Clustering performance vs. dimension of subspace r on BDGP

Fig. 4.
figure 4

Clustering performance vs. view coefficient \(\lambda \) on BDGP

Fig. 5.
figure 5

Clustering performance vs. regularization parameter \(\alpha \) on BDGP

Fig. 6.
figure 6

Curve of convergence for (3) on BDGP

3.3 Cluster Results Analysis

Tables 1, 2 and 3 show the clustering results on the selected three data-sets with the best results highlighted in black. Experimental results show that methods based on multi-view fusion are better than single-view clustering method (K-means-best and NMF-best). The main reason is that the fusion of multi-view data can obtain more information.

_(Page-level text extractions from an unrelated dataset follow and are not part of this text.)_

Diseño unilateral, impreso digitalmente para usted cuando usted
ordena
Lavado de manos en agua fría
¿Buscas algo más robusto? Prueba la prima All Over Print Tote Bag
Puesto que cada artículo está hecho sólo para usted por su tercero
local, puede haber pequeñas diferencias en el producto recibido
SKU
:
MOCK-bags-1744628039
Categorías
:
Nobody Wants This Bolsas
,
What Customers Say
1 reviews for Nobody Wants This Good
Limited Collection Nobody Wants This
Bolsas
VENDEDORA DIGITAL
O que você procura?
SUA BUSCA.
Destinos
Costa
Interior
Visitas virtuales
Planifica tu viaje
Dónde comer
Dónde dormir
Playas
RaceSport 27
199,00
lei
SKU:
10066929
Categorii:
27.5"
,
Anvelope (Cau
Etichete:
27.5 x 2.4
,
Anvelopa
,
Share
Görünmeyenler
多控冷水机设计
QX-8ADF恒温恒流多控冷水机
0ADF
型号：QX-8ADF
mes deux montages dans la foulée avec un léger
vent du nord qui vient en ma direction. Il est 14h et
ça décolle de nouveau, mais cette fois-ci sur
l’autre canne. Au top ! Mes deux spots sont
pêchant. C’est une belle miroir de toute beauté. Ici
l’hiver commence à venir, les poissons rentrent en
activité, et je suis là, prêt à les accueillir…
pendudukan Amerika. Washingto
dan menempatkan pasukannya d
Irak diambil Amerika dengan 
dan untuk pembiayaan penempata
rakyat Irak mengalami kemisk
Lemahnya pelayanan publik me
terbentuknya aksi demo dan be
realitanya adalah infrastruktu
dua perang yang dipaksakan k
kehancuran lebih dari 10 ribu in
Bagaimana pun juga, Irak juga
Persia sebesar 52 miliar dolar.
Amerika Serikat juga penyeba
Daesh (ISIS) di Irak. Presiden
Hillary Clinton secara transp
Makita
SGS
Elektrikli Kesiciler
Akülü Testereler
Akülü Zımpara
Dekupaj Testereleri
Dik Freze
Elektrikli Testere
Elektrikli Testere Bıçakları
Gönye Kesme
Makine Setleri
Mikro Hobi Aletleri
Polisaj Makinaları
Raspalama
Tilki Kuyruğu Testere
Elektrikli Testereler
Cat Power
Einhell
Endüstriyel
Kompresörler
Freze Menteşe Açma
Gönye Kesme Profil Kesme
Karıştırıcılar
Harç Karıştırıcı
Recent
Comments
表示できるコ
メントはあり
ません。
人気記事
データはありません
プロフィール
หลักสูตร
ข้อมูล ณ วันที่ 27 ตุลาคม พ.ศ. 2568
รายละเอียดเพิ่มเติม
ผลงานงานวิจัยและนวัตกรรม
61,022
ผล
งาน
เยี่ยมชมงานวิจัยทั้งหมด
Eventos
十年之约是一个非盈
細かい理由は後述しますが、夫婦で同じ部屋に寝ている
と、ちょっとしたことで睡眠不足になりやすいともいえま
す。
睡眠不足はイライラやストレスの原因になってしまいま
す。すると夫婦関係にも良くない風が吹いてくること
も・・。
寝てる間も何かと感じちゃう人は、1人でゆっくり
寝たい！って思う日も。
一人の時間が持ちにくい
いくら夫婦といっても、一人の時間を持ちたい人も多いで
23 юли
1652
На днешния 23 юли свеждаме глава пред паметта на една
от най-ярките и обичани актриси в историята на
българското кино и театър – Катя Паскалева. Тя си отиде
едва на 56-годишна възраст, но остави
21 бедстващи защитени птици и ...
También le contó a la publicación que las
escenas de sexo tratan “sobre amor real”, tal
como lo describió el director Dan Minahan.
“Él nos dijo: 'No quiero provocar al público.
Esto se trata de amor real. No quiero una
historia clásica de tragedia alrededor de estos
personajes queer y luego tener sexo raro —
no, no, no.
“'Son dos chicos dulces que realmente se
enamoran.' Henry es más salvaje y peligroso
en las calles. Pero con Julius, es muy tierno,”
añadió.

Table 1. Cluster results on the BDGP dataset
Table 2. Cluster results on the Cornell dataset
Table 3. Cluster results on the Yale dataset

In addition, the performances of RCNMF and HTLIC methods are better than that of CCA, this is because CCA treats all views equally and has orthogonal constraints. While RCNMF and HTLIC consider the different importance of different views, and relax the strong orthogonal constraint. Thus, the two methods can get a better performance. Since HTLIC does not consider the noise in multi-view data and RCNMF introduces the \(\ell _{21}\) norm to effectively deal with the noise, RCNMF can weaken the influence of noise on the learning of subspace and makes the fused subspace more robust.

4 Conclusion

This paper presents a robust multi-view subspace fusion method RCNMF and applies it to clustering. In the proposed model, the multi-view features fusion is achieved by mapping multi-view features to a shared latent space. The proposed method adds the \(\ell _{21}\) norm to the matrix factorization error and re-representation matrix based on CMF to eliminate the influence of noise. Clustering is completed on the re-representation of data in subspaces of all views. RCNMF is solved by an iteratively updated algorithm. After more than once iterations, RCNMF can converge. The performance of RCNMF is validated on three real data-sets. Through the clustering results, we can see that the proposed model can process the noise contained in the views while merging the features of multiple views into a shared subspace.